Instructions to follow -> Please rewrite all the records below as a numbered list with no blank lines. Leave the pictures out of your answer.

Material provided ->
"""
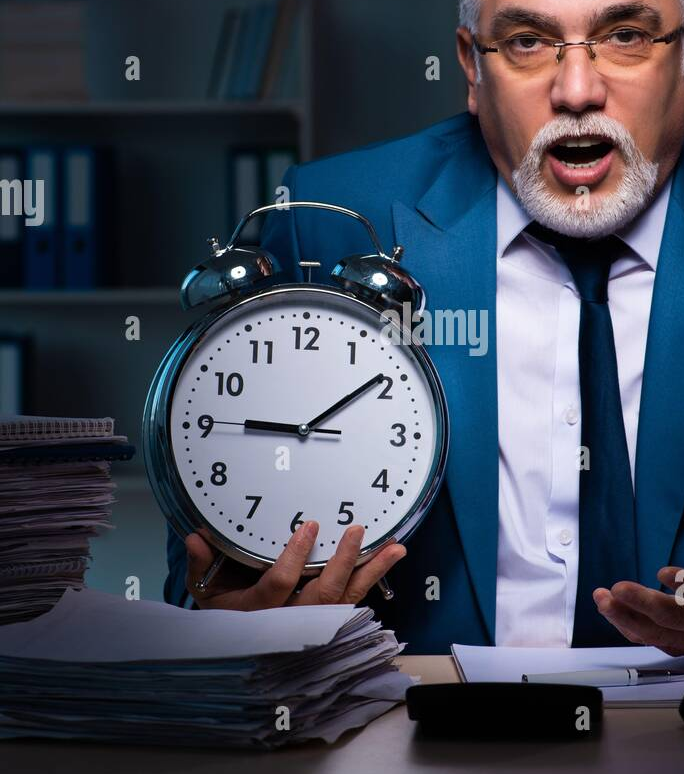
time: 9:09
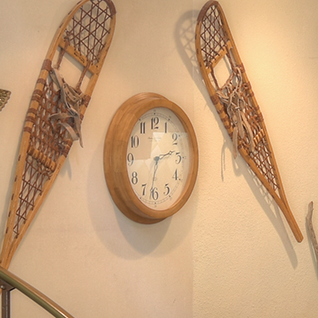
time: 2:32
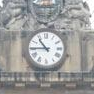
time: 10:45
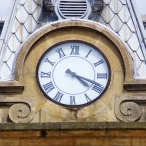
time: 4:18
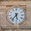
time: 5:36
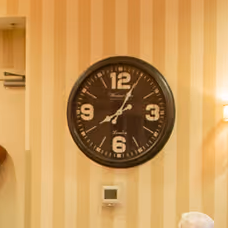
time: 8:04
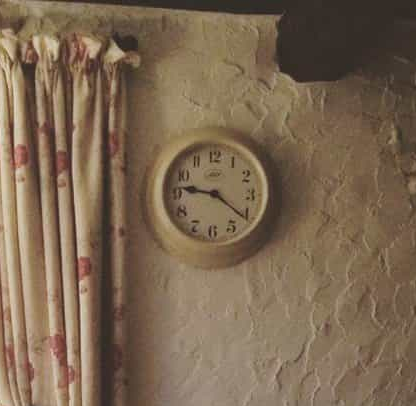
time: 9:21
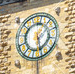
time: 1:28
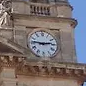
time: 2:46
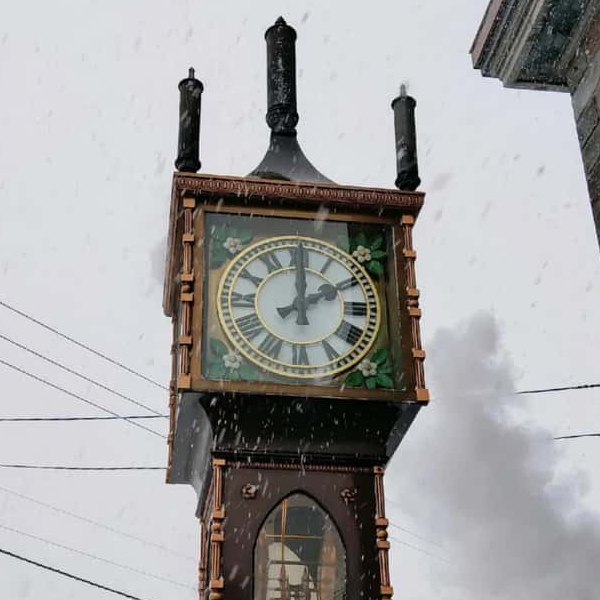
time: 2:00
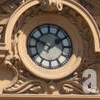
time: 1:49
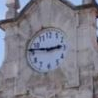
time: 2:46
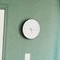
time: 5:16
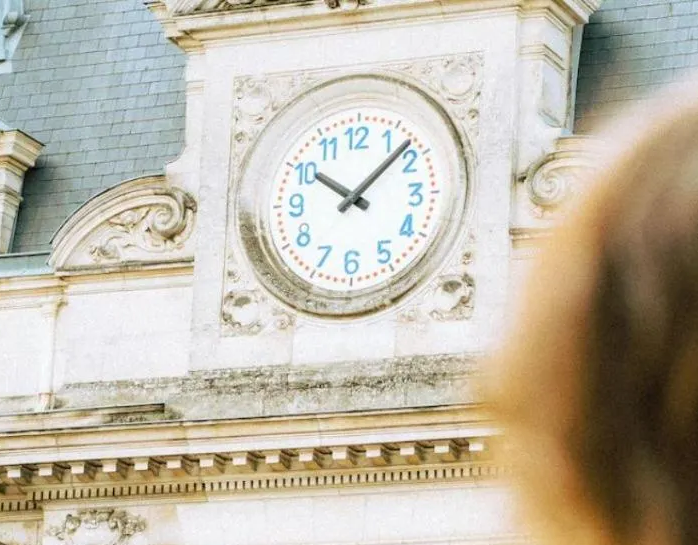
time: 10:07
"""
Reply ->
1. time: 9:09
2. time: 2:32
3. time: 10:45
4. time: 4:18
5. time: 5:36
6. time: 8:04
7. time: 9:21
8. time: 1:28
9. time: 2:46
10. time: 2:00
11. time: 1:49
12. time: 2:46
13. time: 5:16
14. time: 10:07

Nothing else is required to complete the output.